IPv4 addresses are 32 bits long, providing approximately 4.2 billion addresses, but IPv4 addresses were already exhausted by 2011.

However, IPv6 addresses are 128 bits long, allowing for an astonishing number of assignable addresses. It is said that IPv6 can ensure that every grain of sand on Earth can be assigned an IP address.

In addition to having more addresses, IPv6 also offers better security and scalability, which means that IPv6 can provide a better network experience compared to IPv4.

However, since IPv4 and IPv6 are not compatible with each other, not only do our computers and devices like phones need to support it, but network operators also need to upgrade existing devices. This may be one reason for the slow adoption rate of IPv6.

Highlights of IPv6#

IPv6 not only has more assignable addresses but also has many other highlights.

IPv6 can be auto-configured, allowing for automatic IP address assignment even without a DHCP server, making it truly plug-and-play. The IPv6 header has a fixed length of 40 bytes, eliminating the header checksum, simplifying the header structure, reducing the load on routers, and greatly improving transmission performance. IPv6 has network security features to counteract IP address spoofing and prevent line eavesdropping, significantly enhancing security.

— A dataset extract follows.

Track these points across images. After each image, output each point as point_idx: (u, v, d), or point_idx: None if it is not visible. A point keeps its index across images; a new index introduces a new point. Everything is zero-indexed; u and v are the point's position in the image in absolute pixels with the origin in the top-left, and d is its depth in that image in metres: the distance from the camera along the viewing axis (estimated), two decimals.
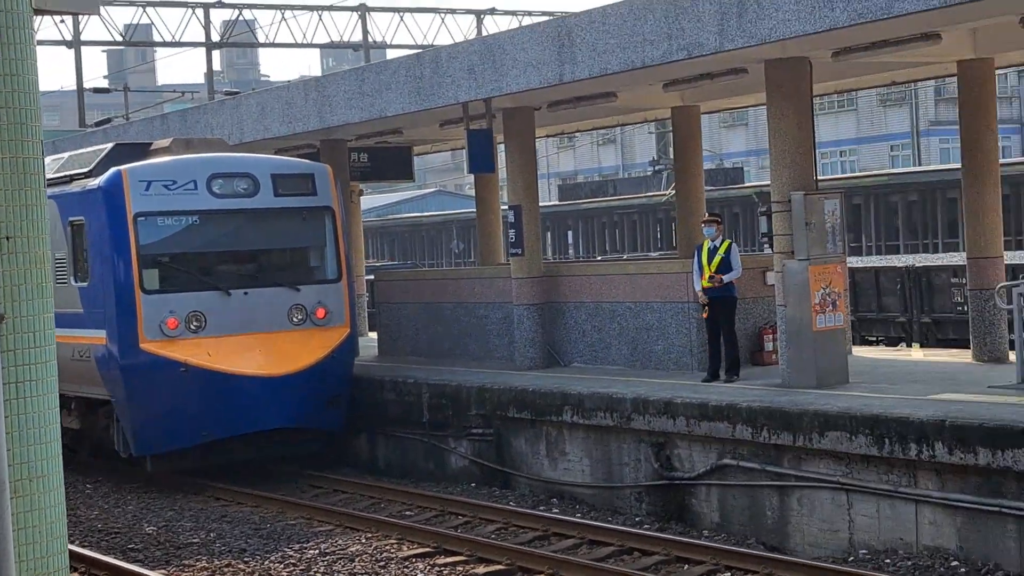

IPv6 Address Representation#

IPv4 addresses are 32 bits long, represented in groups of 8 bits using dotted-decimal notation.

IPv6 addresses are 128 bits long, represented in groups of 16 bits, with each group separated by a colon ":".

If there are consecutive zeros, these zeros can be omitted and replaced with two colons "::". However, an IP address can only contain two consecutive colons once.

Structure of IPv6 Addresses#

Similar to IPv4, IPv6 also identifies the type of IP address through the first few bits.

IPv6 addresses mainly include the following types:

• Unicast address, used for one-to-one communication
• Multicast address, used for one-to-many communication
• Anycast address, used for communication with the nearest node, where the nearest node is determined by the routing protocol
• No broadcast address

Types of IPv6 Unicast Addresses#

For one-to-one communication IPv6 addresses, there are three main types of unicast addresses, each with different valid ranges.

• For link-local unicast communication, which does not go through routers, link-local unicast addresses can be used. This type does not exist in IPv4.
• For internal network unicast communication, unique local addresses can be used, equivalent to IPv4 private IPs.
• For Internet communication, global unicast addresses can be used, equivalent to IPv4 public IPs.